* Passage shown:
■ ■ ■ ■ ■ ■ ■

Question regarding MOSAIKS Implementation

Open alexlopezcifuentes opened this issue 5 months ago • 4 comments

Discrepancy between MOSAIK paper and MPC RCF implementation

Hi!

Given the recent open-sourcing of AlphaEarth by DeepMind and its comparison with MOSAIK [1], I was taking a closer look at the implementation from @calebrob6's PR (https://github.com/microsoft/PlanetaryComputerExamples/pull/70).

Expected behavior (from paper)

Based on the MOSAIK paper, the Random Convolution Features (RCF) process works as follows:

Given an input image I, features are computed by randomly sampling K patches from across N images from the training set
These K patches are then convolved over I to obtain K feature maps
The feature maps are averaged over pixels to produce a K-dimensional feature vector X_i

The following image from the paper illustrates this process:

Actual implementation

However, the MPC implementation uses a different approach:

class RCF(nn.Module):
    """A model for extracting Random Convolution Features (RCF) from input imagery."""
    def __init__(self, num_features=16, kernel_size=3, num_input_channels=3):
        super(RCF, self).__init__()

■ ■ ■ ■ ■ ■ ■

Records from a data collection
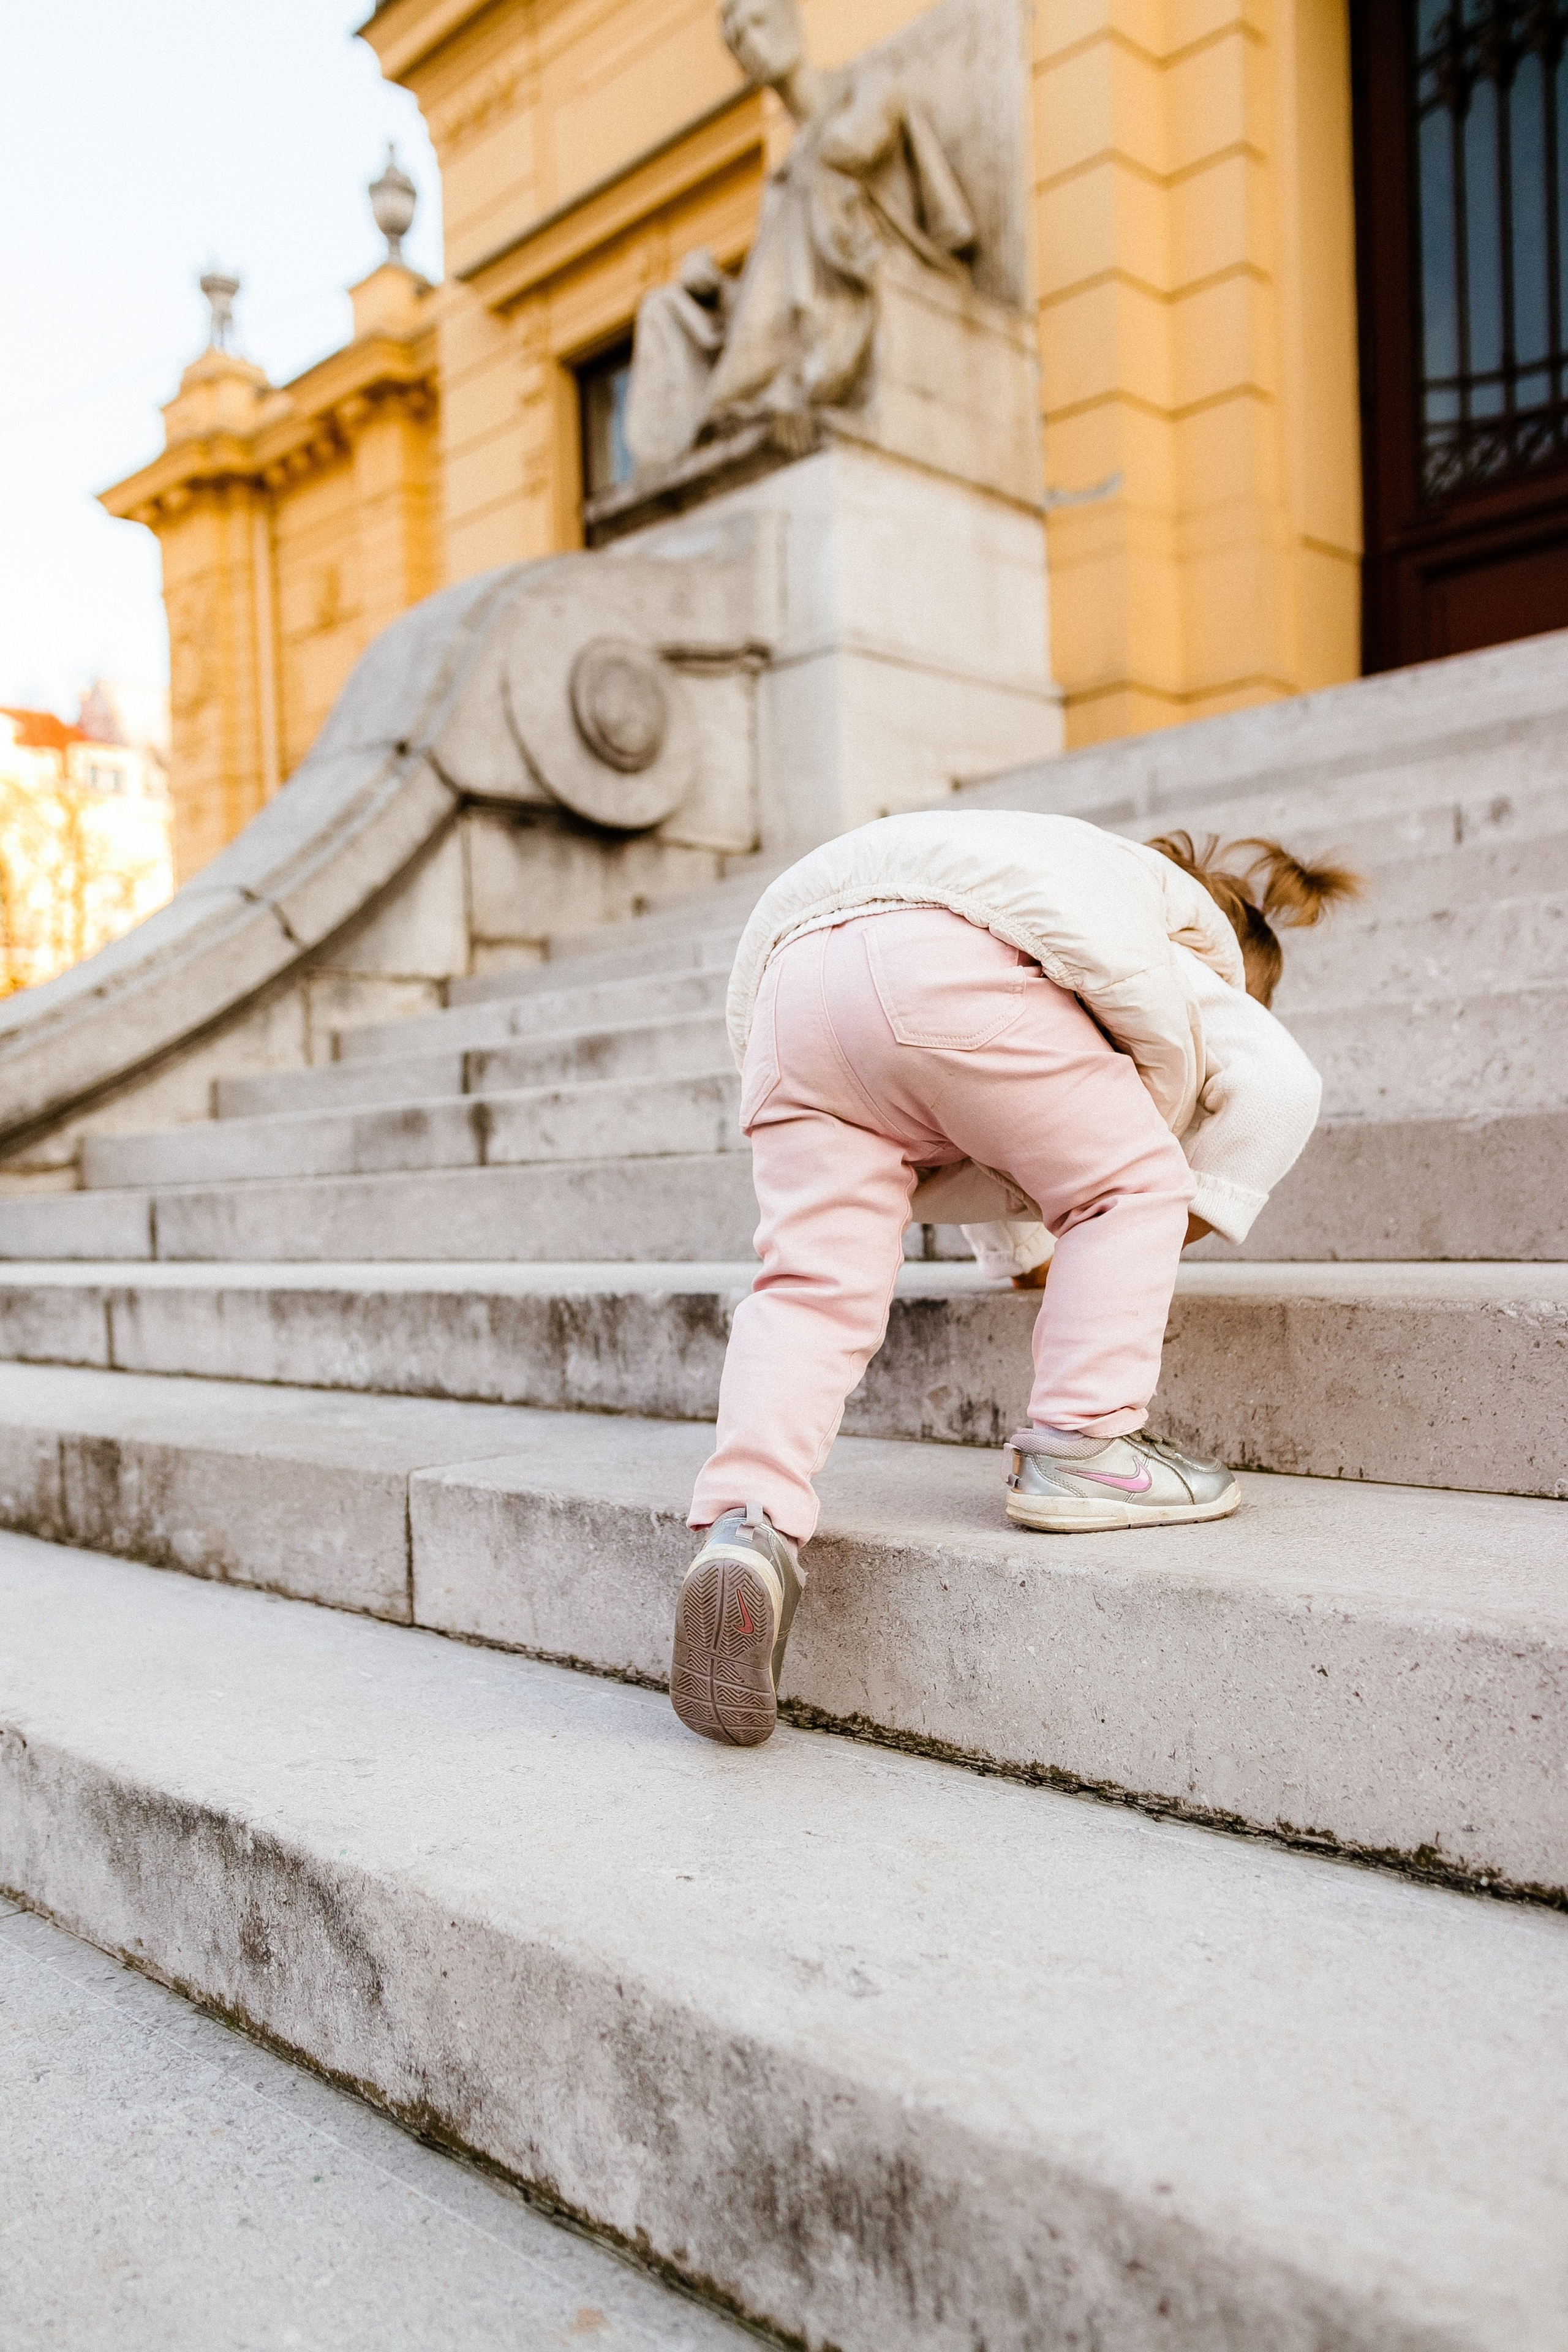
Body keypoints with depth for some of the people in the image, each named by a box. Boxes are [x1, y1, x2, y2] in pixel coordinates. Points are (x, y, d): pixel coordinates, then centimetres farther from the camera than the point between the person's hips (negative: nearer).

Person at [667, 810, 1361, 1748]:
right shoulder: (1199, 937, 28)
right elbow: (1276, 1084, 7)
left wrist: (1039, 1225, 52)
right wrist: (1169, 1233, 14)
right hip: (945, 968, -7)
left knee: (816, 1284, -2)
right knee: (1133, 1184, 9)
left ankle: (746, 1523, -20)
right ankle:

■ ■ ■ ■ ■ ■ ■

* Task directions: In the MOSAIKS implementation issue above, list each parameter of the RCF class's __init__ method that has a default value, along with that value.

* Answer space:
num_features=16
kernel_size=3
num_input_channels=3